◆ **DOCUMENT SECTION**:
==*==
I'm guilty of it, you're guilty of it, we're all ruddy guilty of it.

Take last weekend's X Factor for example.

After reading online that Miley Cyrus defied producers and refused to pre-record her performance of Wrecking Ball, I proceeded to tell everyone I know that something earth-shattering was going to happen.

She's going to completely strip off and shout 'death to America' at the top of her lungs, I told my mum.

I bet she does a Britney and shaves all her hair off live on stage, the sister was told.

Reckon she might jump on the judges' table and start naked twerking with Louis?, I quizzed my other half.

And, after all that speculation, forewarning and downright gossiping, what did she do?

Simply sing her song in a flimsy dress.

OK, she was also perched atop an ant farm for a short period of time but that was nothing compared to the mental pictures I'd painted in my mind by that point.

Once again, I'd fallen for it. Mr Cowell and the Cyrus puppet-masters had the last laugh. Come 8.15pm, there I was, glued to the TV screen just as they'd wanted, just as they'd engineered.

But it's not just the murky, twerky world of showbiz.
==*==
[Extracted data entries]
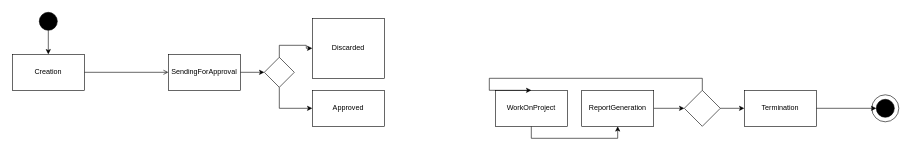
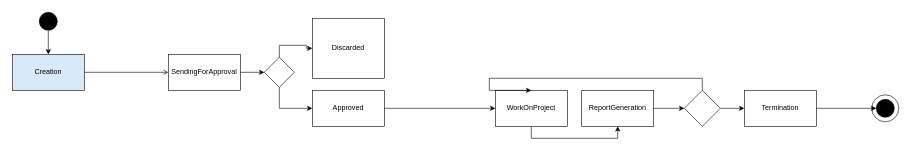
  <mxCell id="0" />
  <mxCell id="1" parent="0" />
  <mxCell id="2" value="" style="edgeStyle=orthogonalEdgeStyle;rounded=0;orthogonalLoop=1;jettySize=auto;html=1;" edge="1" parent="1" source="3" target="6"><mxGeometry relative="1" as="geometry" /></mxCell>
  <mxCell id="3" value="" style="ellipse;whiteSpace=wrap;html=1;aspect=fixed;fillColor=#000000;" vertex="1" parent="1"><mxGeometry x="65" y="20" width="30" height="30" as="geometry" /></mxCell>
  <mxCell id="4" value="" style="ellipse;whiteSpace=wrap;html=1;aspect=fixed;fillColor=#000000;" vertex="1" parent="1"><mxGeometry x="1460" y="165" width="30" height="30" as="geometry" /></mxCell>
  <mxCell id="5" style="edgeStyle=orthogonalEdgeStyle;rounded=0;orthogonalLoop=1;jettySize=auto;html=1;exitX=1;exitY=0.5;exitDx=0;exitDy=0;entryX=0;entryY=0.5;entryDx=0;entryDy=0;endArrow=open;" edge="1" parent="1" source="6" target="10"><mxGeometry relative="1" as="geometry" /></mxCell>
- <mxCell id="6" value="Creation" style="rounded=0;whiteSpace=wrap;html=1;fillColor=#FFFFFF;" vertex="1" parent="1"><mxGeometry x="20" y="90" width="120" height="60" as="geometry" /></mxCell>
+ <mxCell id="6" value="Creation" style="rounded=0;whiteSpace=wrap;html=1;fillColor=#dae8fc;" vertex="1" parent="1"><mxGeometry x="20" y="90" width="120" height="60" as="geometry" /></mxCell>
  <mxCell id="7" style="edgeStyle=orthogonalEdgeStyle;rounded=0;orthogonalLoop=1;jettySize=auto;html=1;exitX=0.5;exitY=1;exitDx=0;exitDy=0;entryX=0.5;entryY=1;entryDx=0;entryDy=0;" edge="1" parent="1" source="8" target="15"><mxGeometry relative="1" as="geometry" /></mxCell>
  <mxCell id="8" value="WorkOnProject" style="rounded=0;whiteSpace=wrap;html=1;fillColor=#FFFFFF;" vertex="1" parent="1"><mxGeometry x="825" y="150" width="120" height="60" as="geometry" /></mxCell>
  <mxCell id="9" style="edgeStyle=orthogonalEdgeStyle;rounded=0;orthogonalLoop=1;jettySize=auto;html=1;exitX=1;exitY=0.5;exitDx=0;exitDy=0;entryX=0;entryY=0.5;entryDx=0;entryDy=0;" edge="1" parent="1" source="10" target="17"><mxGeometry relative="1" as="geometry" /></mxCell>
  <mxCell id="10" value="SendingForApproval" style="rounded=0;whiteSpace=wrap;html=1;fillColor=#FFFFFF;" vertex="1" parent="1"><mxGeometry x="280" y="90" width="120" height="60" as="geometry" /></mxCell>
+ <mxCell id="11" style="edgeStyle=orthogonalEdgeStyle;rounded=0;orthogonalLoop=1;jettySize=auto;html=1;exitX=1;exitY=0.5;exitDx=0;exitDy=0;" edge="1" parent="1" source="12" target="8"><mxGeometry relative="1" as="geometry" /></mxCell>
  <mxCell id="12" value="Approved" style="rounded=0;whiteSpace=wrap;html=1;fillColor=#FFFFFF;" vertex="1" parent="1"><mxGeometry x="520" y="150" width="120" height="60" as="geometry" /></mxCell>
  <mxCell id="13" style="edgeStyle=orthogonalEdgeStyle;rounded=0;orthogonalLoop=1;jettySize=auto;html=1;exitX=1;exitY=0.5;exitDx=0;exitDy=0;entryX=0;entryY=0.5;entryDx=0;entryDy=0;" edge="1" parent="1" source="15" target="21"><mxGeometry relative="1" as="geometry" /></mxCell>
  <mxCell id="14" style="edgeStyle=orthogonalEdgeStyle;rounded=0;orthogonalLoop=1;jettySize=auto;html=1;exitX=0.5;exitY=0;exitDx=0;exitDy=0;entryX=0.5;entryY=0;entryDx=0;entryDy=0;" edge="1" parent="1" source="21" target="8"><mxGeometry relative="1" as="geometry"><Array as="points"><mxPoint x="1170" y="130" /><mxPoint x="815" y="130" /></Array></mxGeometry></mxCell>
  <mxCell id="15" value="ReportGeneration" style="rounded=0;whiteSpace=wrap;html=1;fillColor=#FFFFFF;" vertex="1" parent="1"><mxGeometry x="969" y="150" width="120" height="60" as="geometry" /></mxCell>
  <mxCell id="16" style="edgeStyle=orthogonalEdgeStyle;rounded=0;orthogonalLoop=1;jettySize=auto;html=1;exitX=0.5;exitY=1;exitDx=0;exitDy=0;entryX=0;entryY=0.5;entryDx=0;entryDy=0;" edge="1" parent="1" source="17" target="12"><mxGeometry relative="1" as="geometry" /></mxCell>
  <mxCell id="17" value="" style="rhombus;whiteSpace=wrap;html=1;fillColor=#FFFFFF;" vertex="1" parent="1"><mxGeometry x="440" y="95" width="50" height="50" as="geometry" /></mxCell>
  <mxCell id="18" style="edgeStyle=orthogonalEdgeStyle;rounded=0;orthogonalLoop=1;jettySize=auto;html=1;exitX=0.5;exitY=0;exitDx=0;exitDy=0;entryX=0;entryY=0.5;entryDx=0;entryDy=0;" edge="1" parent="1" source="17" target="19"><mxGeometry relative="1" as="geometry" /></mxCell>
  <mxCell id="19" value="Discarded" style="whiteSpace=wrap;html=1;fillColor=#FFFFFF;" vertex="1" parent="1"><mxGeometry x="520" y="30" width="120" height="100" as="geometry" /></mxCell>
  <mxCell id="20" value="" style="edgeStyle=orthogonalEdgeStyle;rounded=0;orthogonalLoop=1;jettySize=auto;html=1;" edge="1" parent="1" source="21" target="23"><mxGeometry relative="1" as="geometry" /></mxCell>
  <mxCell id="21" value="" style="rhombus;whiteSpace=wrap;html=1;fillColor=#FFFFFF;" vertex="1" parent="1"><mxGeometry x="1140" y="150" width="60" height="60" as="geometry" /></mxCell>
  <mxCell id="22" style="edgeStyle=orthogonalEdgeStyle;rounded=0;orthogonalLoop=1;jettySize=auto;html=1;exitX=1;exitY=0.5;exitDx=0;exitDy=0;entryX=0;entryY=0.5;entryDx=0;entryDy=0;" edge="1" parent="1" source="23" target="4"><mxGeometry relative="1" as="geometry" /></mxCell>
  <mxCell id="23" value="Termination" style="whiteSpace=wrap;html=1;fillColor=#FFFFFF;" vertex="1" parent="1"><mxGeometry x="1240" y="150" width="120" height="60" as="geometry" /></mxCell>
  <mxCell id="24" value="" style="ellipse;whiteSpace=wrap;html=1;aspect=fixed;fillColor=none;" vertex="1" parent="1"><mxGeometry x="1452.5" y="157.5" width="45" height="45" as="geometry" /></mxCell>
==*==
Can you write out the entire piece about Miley Cyrus on X Factor, word for word?

◆ **SOLUTION FOR THIS TASK**:
I'm guilty of it, you're guilty of it, we're all ruddy guilty of it.

Take last weekend's X Factor for example.

After reading online that Miley Cyrus defied producers and refused to pre-record her performance of Wrecking Ball, I proceeded to tell everyone I know that something earth-shattering was going to happen.

She's going to completely strip off and shout 'death to America' at the top of her lungs, I told my mum.

I bet she does a Britney and shaves all her hair off live on stage, the sister was told.

Reckon she might jump on the judges' table and start naked twerking with Louis?, I quizzed my other half.

And, after all that speculation, forewarning and downright gossiping, what did she do?

Simply sing her song in a flimsy dress.

OK, she was also perched atop an ant farm for a short period of time but that was nothing compared to the mental pictures I'd painted in my mind by that point.

Once again, I'd fallen for it. Mr Cowell and the Cyrus puppet-masters had the last laugh. Come 8.15pm, there I was, glued to the TV screen just as they'd wanted, just as they'd engineered.

But it's not just the murky, twerky world of showbiz.